Meistens handelte es sich dabei um örtlich begrenzte Artillerieduelle, doch im Juli dieses Jahres kam es zum heftigsten Schlagabtausch seit dem Krieg selbst, bei dem der Beschuss Dutzende von Opfer forderte. Aserbaidschan meldete den Verlust eines Generalmajors, eines Oberst und eines ganzen Trupps Soldaten eines Sondereinsatzkommandos. Obwohl der Waffenstillstand vorläufig wiederhergestellt wurde, gingen 30.000 Einwohner von Baku auf die Straße, um ihrer Wut über die Pattsituation Ausdruck zu verleihen. Ihre Forderung bestand in der vollständigen Mobilisierung des Militärs.

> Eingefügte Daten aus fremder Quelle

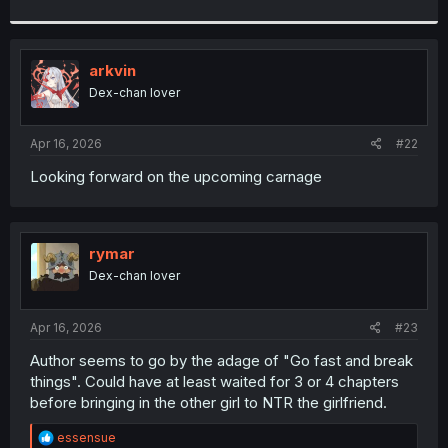
arkvin
Dex-chan lover
Apr 16, 2026
#22
Looking forward on the upcoming carnage
rymar
Dex-chan lover
Apr 16, 2026
#23
Author seems to go by the adage of "Go fast and break
things". Could have at least waited for 3 or 4 chapters
before bringing in the other girl to NTR the girlfriend.
R
essensue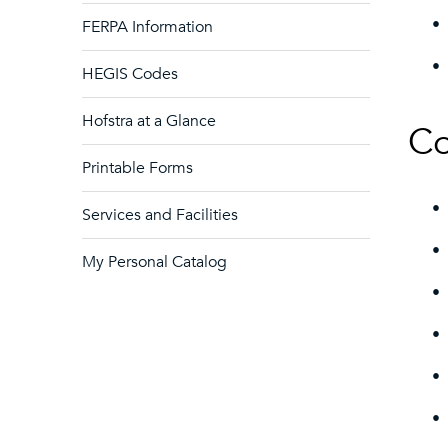
•
FERPA Information
•
HEGIS Codes
Hofstra at a Glance
Co
Printable Forms
•
Services and Facilities
•
My Personal Catalog
•
•
•
•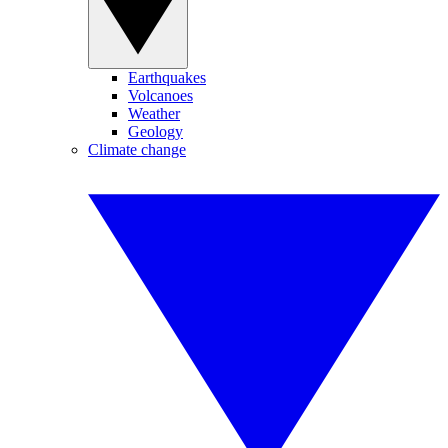
Earthquakes
Volcanoes
Weather
Geology
Climate change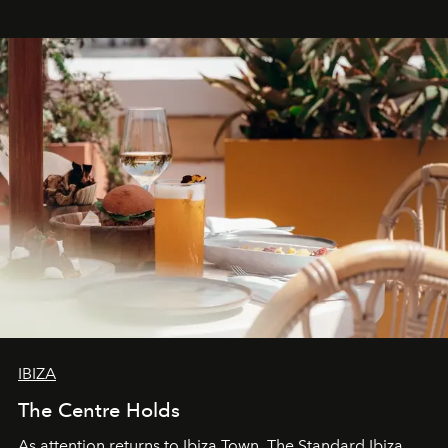
stores, Agora continues to redefine what modern retail
can be.
IBIZA
The Centre Holds
As attention returns to Ibiza Town, The Standard Ibiza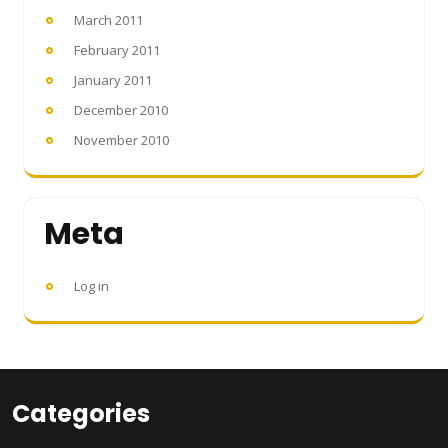
March 2011
February 2011
January 2011
December 2010
November 2010
Meta
Log in
Categories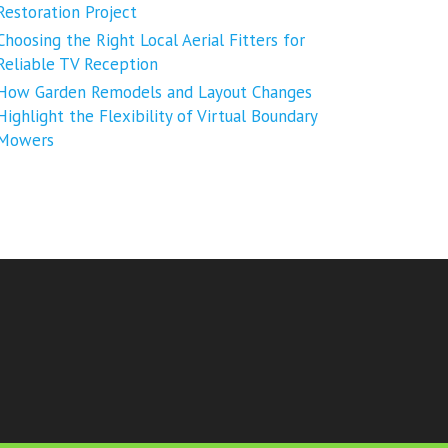
Restoration Project
Choosing the Right Local Aerial Fitters for
Reliable TV Reception
How Garden Remodels and Layout Changes
Highlight the Flexibility of Virtual Boundary
Mowers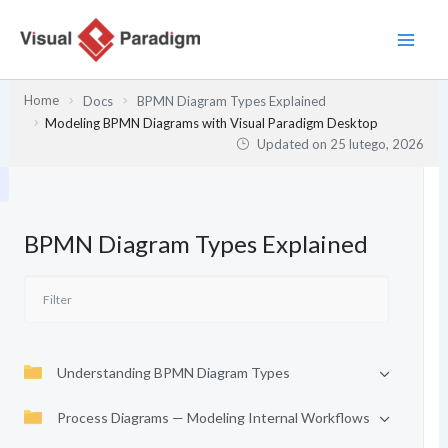
Przejdź
do
treści
Home
Docs
BPMN Diagram Types Explained
Modeling BPMN Diagrams with Visual Paradigm Desktop
Updated on
25 lutego, 2026
BPMN Diagram Types Explained
Understanding BPMN Diagram Types
Process Diagrams — Modeling Internal Workflows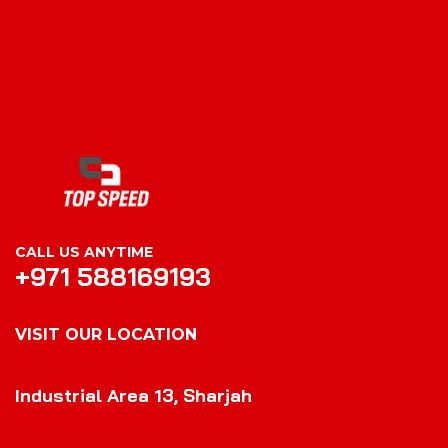
CALL US ANYTIME
+971 588169193
VISIT OUR LOCATION
VISIT OUR LOCATION
Industrial Area 13, Sharjah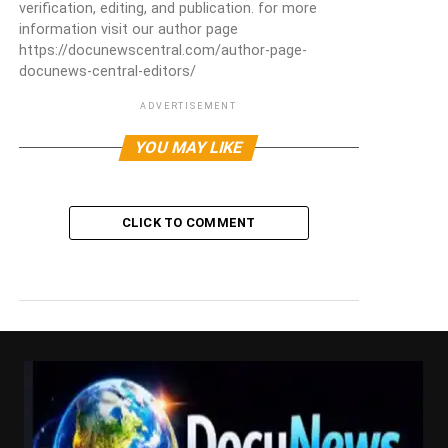
verification, editing, and publication. for more
information visit our author page
https://docunewscentral.com/author-page-
docunews-central-editors/
ADVERTISEMENT
YOU MAY LIKE
CLICK TO COMMENT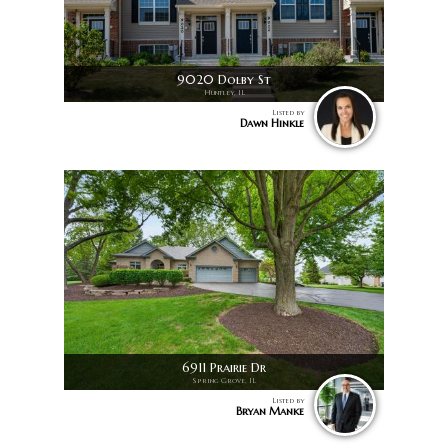
9020 Dolby St
Huntley, IL
Listed by
Dawn Hinkle
6911 Prairie Dr
Spring Grove, IL
Listed by
Bryan Manke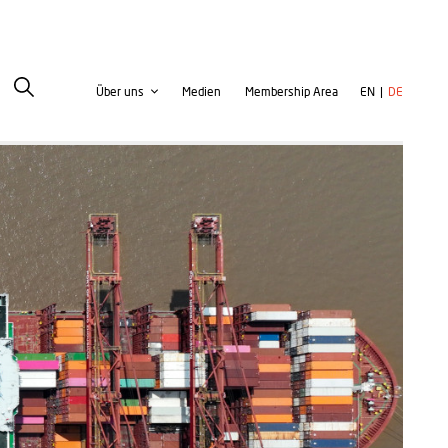
Second
User
Über uns
Medien
Membership Area
EN
DE
navigation
account
menu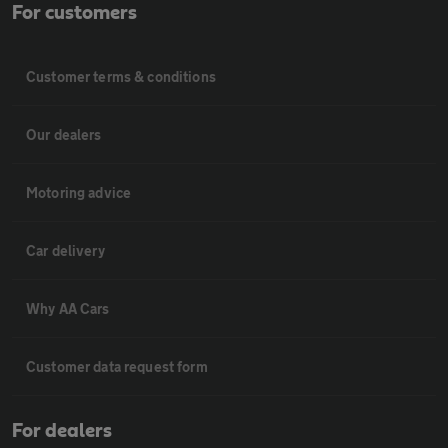
For customers
Customer terms & conditions
Our dealers
Motoring advice
Car delivery
Why AA Cars
Customer data request form
For dealers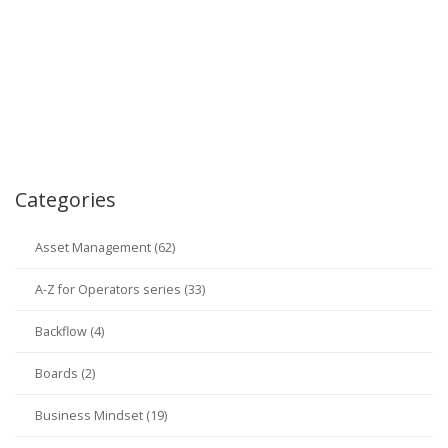
Categories
Asset Management (62)
A-Z for Operators series (33)
Backflow (4)
Boards (2)
Business Mindset (19)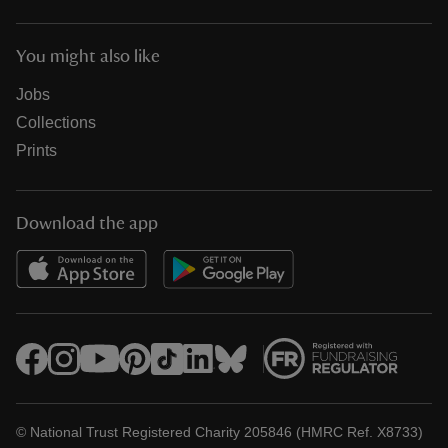
You might also like
Jobs
Collections
Prints
Download the app
© National Trust Registered Charity 205846 (HMRC Ref. X8733)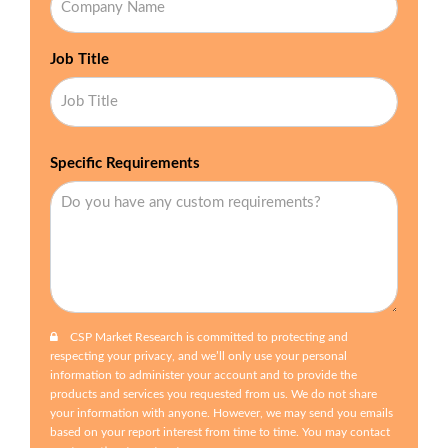
Job Title
Specific Requirements
CSP Market Research is committed to protecting and
respecting your privacy, and we’ll only use your personal
information to administer your account and to provide the
products and services you requested from us. We do not share
your information with anyone. However, we may send you emails
based on your report interest from time to time. You may contact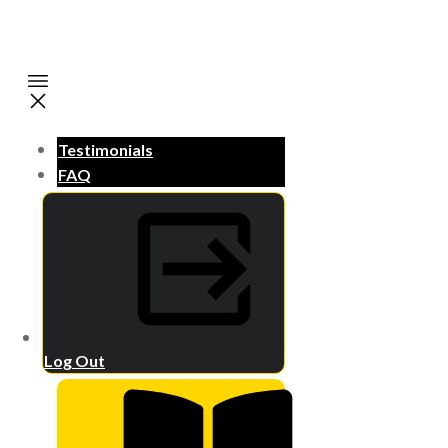
Testimonials
FAQ
Log Out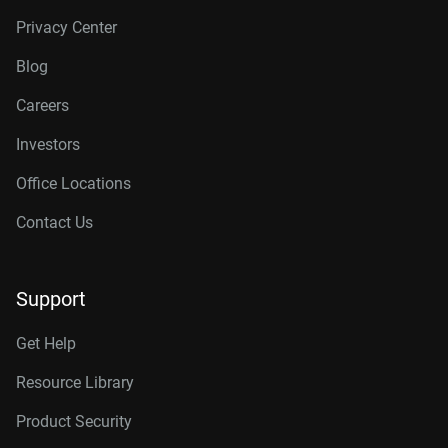
Privacy Center
Blog
Careers
Investors
Office Locations
Contact Us
Support
Get Help
Resource Library
Product Security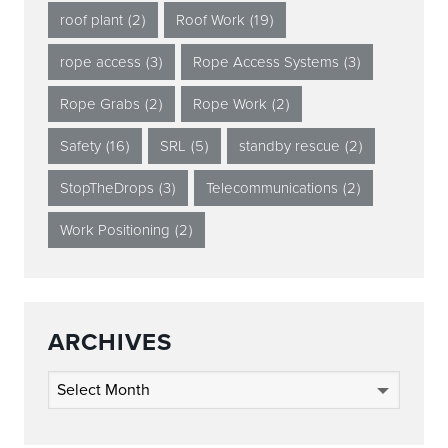
roof plant
(2)
Roof Work
(19)
rope access
(3)
Rope Access Systems
(3)
Rope Grabs
(2)
Rope Work
(2)
Safety
(16)
SRL
(5)
standby rescue
(2)
StopTheDrops
(3)
Telecommunications
(2)
Work Positioning
(2)
ARCHIVES
Archives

Genau das ist nun eingetreten - nach dem umfassenden Angriff Aserbaidschans gegen die armenischen Verteidigungspositionen in der Region, haben beide Länder eine allgemeine Mobilisierung ihrer Streitkräfte angeordnet. Als Nationen, die in hohem Maße auf Wehrpflichtige angewiesen sind, werden ihre Streitkräfte bald deutlich anwachsen. Die Kämpfe sind bereits heftig, es gibt Berichte über abgeschossene Hubschrauber, zerstörte Panzer und nächtliche Scharmützel.
Wenig überraschend haben die Europäische Union und die Nato ihre „tiefe Besorgnis“ über die Ereignisse zum Ausdruck gebracht, die wichtigsten externen Akteure sind jedoch nach wie vor die Türkei und Russland.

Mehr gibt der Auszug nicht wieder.